Wrangham is quick to point out a silver lining: “It is therefore cheering to remember that in sane individuals proactive aggression is a highly selective behavior that is delicate attuned to context.” From classrooms to police to law courts we have checks on proactive aggression, as imperfect as they often are.
War and violence may be as part and parcel of our brains as cerebellums and amygdalae, but Wrangham eschews pure biological determinism. And here’s the crux of The Goodness Paradox. Unlike marquee neurobiologists such as David Eagleman and Robert M. Sapolsky, who dismiss free will as a fallacy, Wrangham affirms our conscious choices, which work in tandem with the trapeze wires of our unconscious. “From hunter-gatherers to the Pope,” he observes, “we all live by a moral compass.” We log long hours in labs, pursuing cures for diseases. We volunteer for charitable causes and (usually) break up fights on the playground. We acknowledge neurobiological complexity as it plays out in real time: consider the unusual incident as the Lincoln Memorial earlier this year, when the immature frontal cortices of adolescent boys crashed into the systemic oppression of Native peoples, personified by the Covington Catholic students and Nathan Phillips.
For all of our country’s flash points, the era of Trump has been a boon for “big ideas” nonfiction.
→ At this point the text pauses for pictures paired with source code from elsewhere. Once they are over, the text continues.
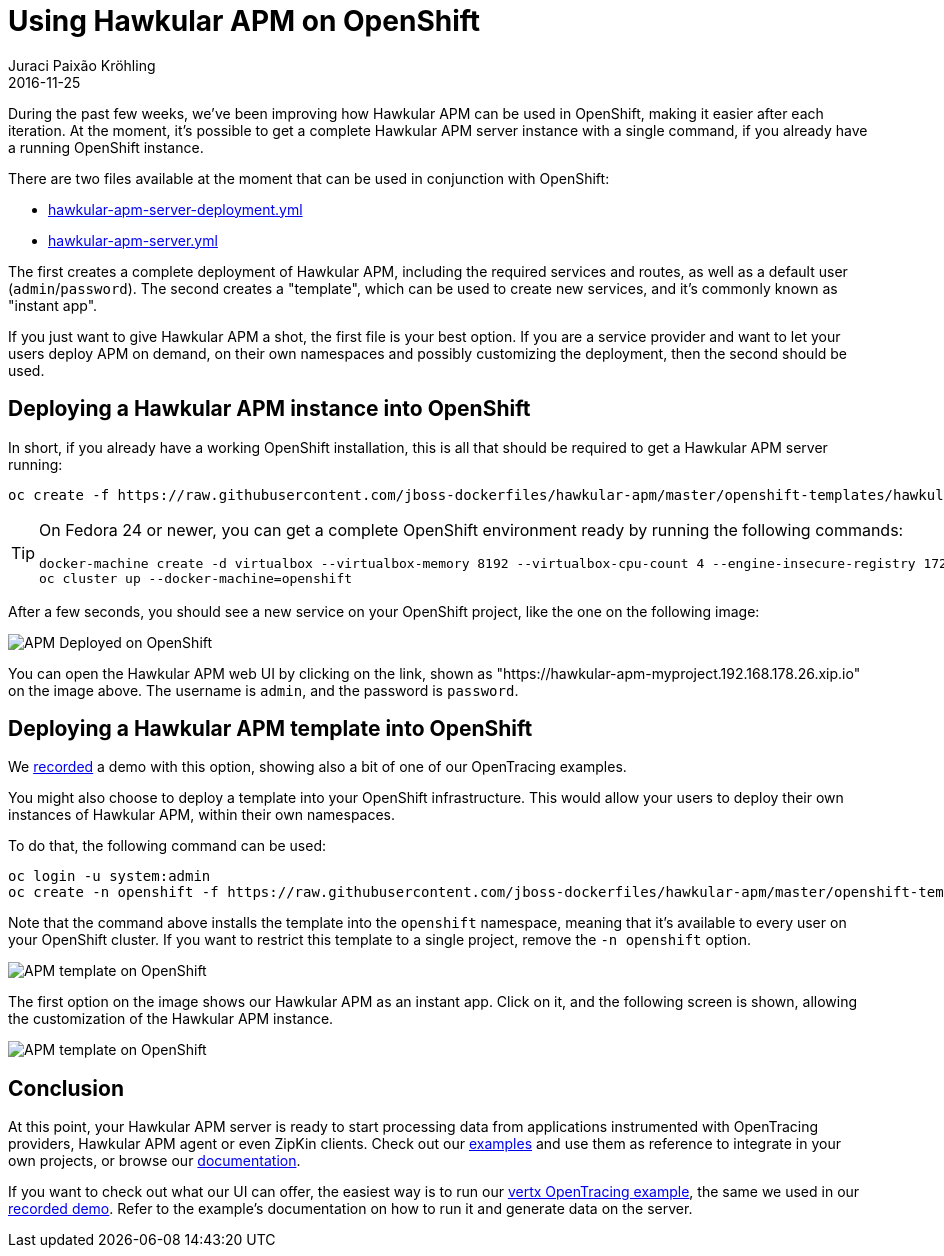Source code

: = Using Hawkular APM on OpenShift
Juraci Paixão Kröhling
2016-11-25
:jbake-type: post
:jbake-status: published
:jbake-tags: blog, apm, microservice

During the past few weeks, we've been improving how Hawkular APM can be used in OpenShift, making it easier after each iteration. At the
moment, it's possible to get a complete Hawkular APM server instance with a single command, if you already have a running OpenShift instance.

There are two files available at the moment that can be used in conjunction with OpenShift:

* https://github.com/jboss-dockerfiles/hawkular-apm/blob/master/openshift-templates/hawkular-apm-server-deployment.yml[hawkular-apm-server-deployment.yml]
* https://github.com/jboss-dockerfiles/hawkular-apm/blob/master/openshift-templates/hawkular-apm-server.yml[hawkular-apm-server.yml]

The first creates a complete deployment of Hawkular APM, including the required services and routes, as well as a
default user (`admin`/`password`).
The second creates a "template", which can be used to create new services, and it's commonly known as "instant app".

If you just want to give Hawkular APM a shot, the first file is your best option.
If you are a service provider and want to let your users deploy APM on demand, on their own namespaces and possibly
customizing the deployment, then the second should be used.

== Deploying a Hawkular APM instance into OpenShift

In short, if you already have a working OpenShift installation, this is all that should be required to get a Hawkular APM server running:

```
oc create -f https://raw.githubusercontent.com/jboss-dockerfiles/hawkular-apm/master/openshift-templates/hawkular-apm-server-deployment.yml
```

[TIP]
==================
On Fedora 24 or newer, you can get a complete OpenShift environment ready by running the following commands:
```bash
docker-machine create -d virtualbox --virtualbox-memory 8192 --virtualbox-cpu-count 4 --engine-insecure-registry 172.30.0.0/16 openshift
oc cluster up --docker-machine=openshift
```
==================

After a few seconds, you should see a new service on your OpenShift project, like the one on the following image:

ifndef::env-github[]
image::/img/blog/2016/2016-11-25-apm-deployed-openshift.png[APM Deployed on OpenShift]
endif::[]
ifdef::env-github[]
image::../../../../../assets/img/blog/2016/2016-11-25-apm-deployed-openshift.png[APM Deployed on OpenShift]
endif::[]

You can open the Hawkular APM web UI by clicking on the link, shown as "https://hawkular-apm-myproject.192.168.178.26.xip.io" on
the image above. The username is `admin`, and the password is `password`.

== Deploying a Hawkular APM template into OpenShift

We https://www.youtube.com/watch?v=GwnmX_NkyeA[recorded] a demo with this option, showing also a bit of one of our
OpenTracing examples.

You might also choose to deploy a template into your OpenShift infrastructure. This would allow your users to deploy
their own instances of Hawkular APM, within their own namespaces.

To do that, the following command can be used:

```
oc login -u system:admin
oc create -n openshift -f https://raw.githubusercontent.com/jboss-dockerfiles/hawkular-apm/master/openshift-templates/hawkular-apm-server.yml
```

Note that the command above installs the template into the `openshift` namespace, meaning that it's available to every user
on your OpenShift cluster. If you want to restrict this template to a single project, remove the `-n openshift` option.

ifndef::env-github[]
image::/img/blog/2016/2016-11-25-apm-template.png[APM template on OpenShift]
endif::[]
ifdef::env-github[]
image::../../../../../assets/img/blog/2016/2016-11-25-apm-template.png[APM template on OpenShift]
endif::[]

The first option on the image shows our Hawkular APM as an instant app. Click on it, and the following screen is shown,
allowing the customization of the Hawkular APM instance.

ifndef::env-github[]
image::/img/blog/2016/2016-11-25-apm-template-customization.png[APM template on OpenShift]
endif::[]
ifdef::env-github[]
image::../../../../../assets/img/blog/2016/2016-11-25-apm-template-customization.png[APM template on OpenShift]
endif::[]

== Conclusion

At this point, your Hawkular APM server is ready to start processing data from applications instrumented with OpenTracing providers,
Hawkular APM agent or even ZipKin clients. Check out our https://github.com/hawkular/hawkular-apm/tree/master/examples[examples]
and use them as reference to integrate in your own projects, or browse our https://hawkular.gitbooks.io/hawkular-apm-user-guide/content/[documentation].

If you want to check out what our UI can offer, the easiest way is to run our
https://github.com/hawkular/hawkular-apm/tree/master/tests/app/vertx-opentracing[vertx OpenTracing example], the same we used in our
https://www.youtube.com/watch?v=GwnmX_NkyeA[recorded demo]. Refer to the example's documentation on how to run it and generate data on the server.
Nowhere has this been more conspicuous than in the field of popular science: Sapolsky’s Behave, The Poison Squad by Deborah Blum, Carl Zimmer’s She Has Her Mother’s Laugh, and The Tangled Tree by David Quammen, have all been published since he took office. Despite its donnish opening act, The Goodness Paradox joins their ranks, serving up arresting arguments about the biological foundation of morality. As a political faction mounts a ludicrous and irresponsible war on science, we need these books more than ever.